Maar hoe was het leven in Vriezenveen eigenlijk in de vijf oorlogsjaren die daaraan voorafgingen? We zijn te rade gegaan bij Bert Sluijer uit Vriezenveen. De 60-jarige Bert heeft de oorlog weliswaar niet zelf meegemaakt, maar hij weet er zóveel van dat hij er een heel dik boek over zou kunnen schrijven. Hoe dat kan? Hij vertelt dat hij al vanaf jongs af aan is geïnteresseerd in de oorlogsjaren 40-45. “Mijn opa van moederskant was mijn motivatie en inspiratie.

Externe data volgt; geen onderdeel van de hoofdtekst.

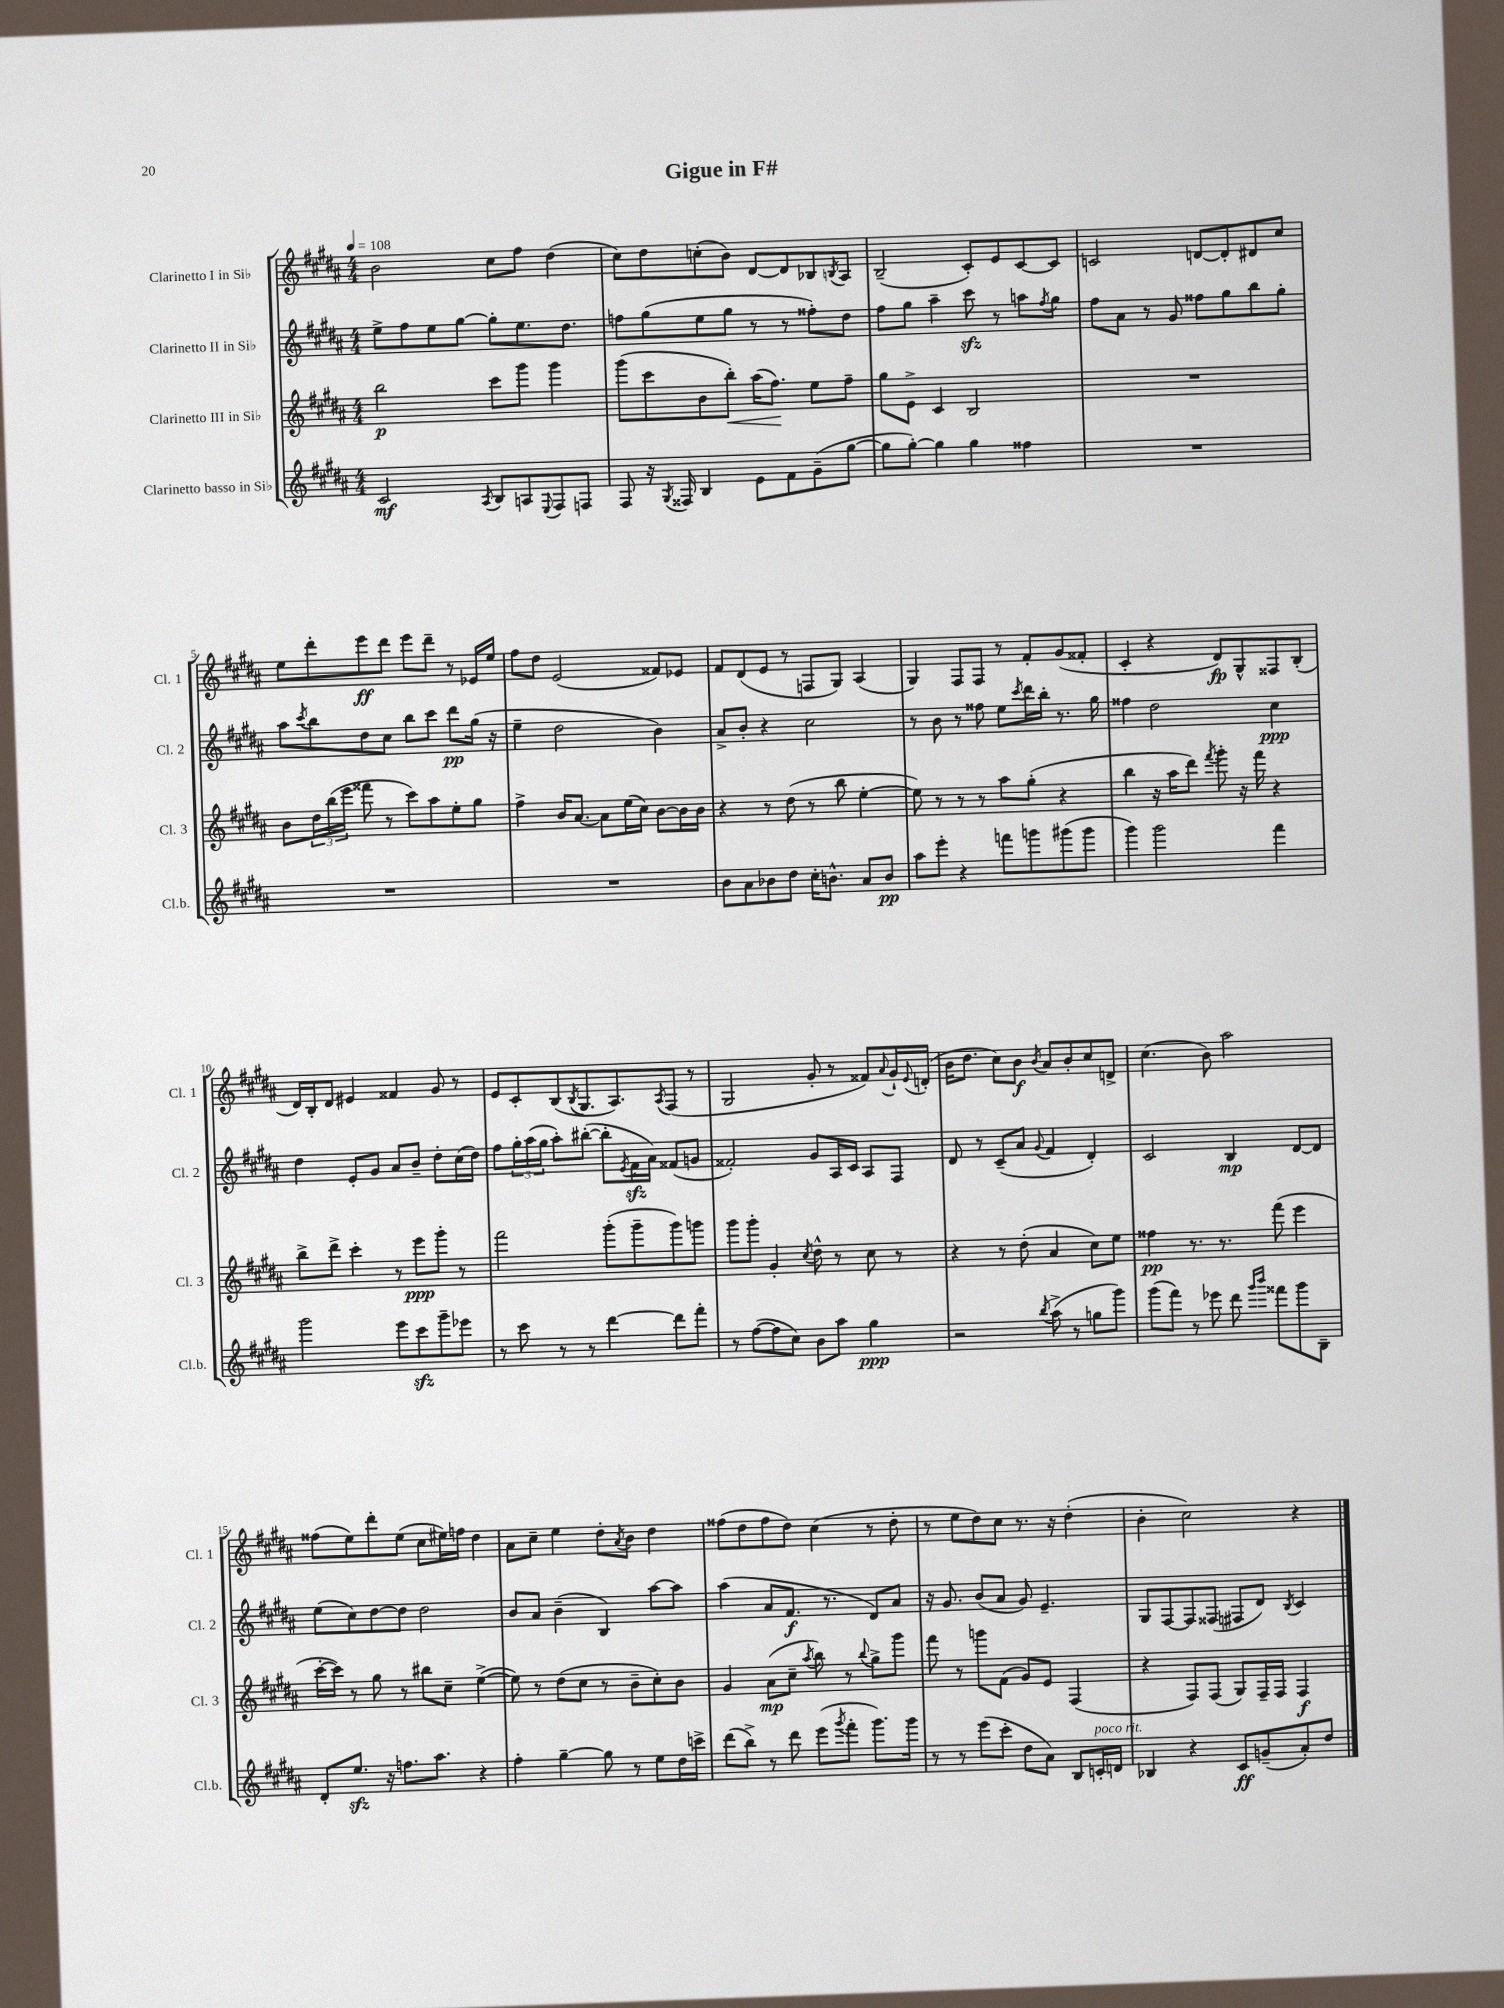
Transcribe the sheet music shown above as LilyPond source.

Bosbats, zoals mijn opa Albertus Keijzer in Vriezenveen werd genoemd, bewaarde altijd heel veel spullen van vroeger en ik vond dat als kind al super interessant”. Als voorbeeld noemt Bert de voedselbonnen uit de oorlog. Bosbats vertelde zijn kleinzoon Bert hoe het was in de jaren 40-45. “Zonder voedselbonnen geen eten. Koffie, thee, tabak, zeep, het was maar moeilijk verkrijgbaar. Bij gebrek aan echte koffie, dronk men surrogaatkoffie”. Ook de persoonsbewijzen uit de oorlog fascineerden Bert. “Deze identiteitskaarten met foto en vingerafdruk waren voor de bezetter hét middel om de mensen te controleren.”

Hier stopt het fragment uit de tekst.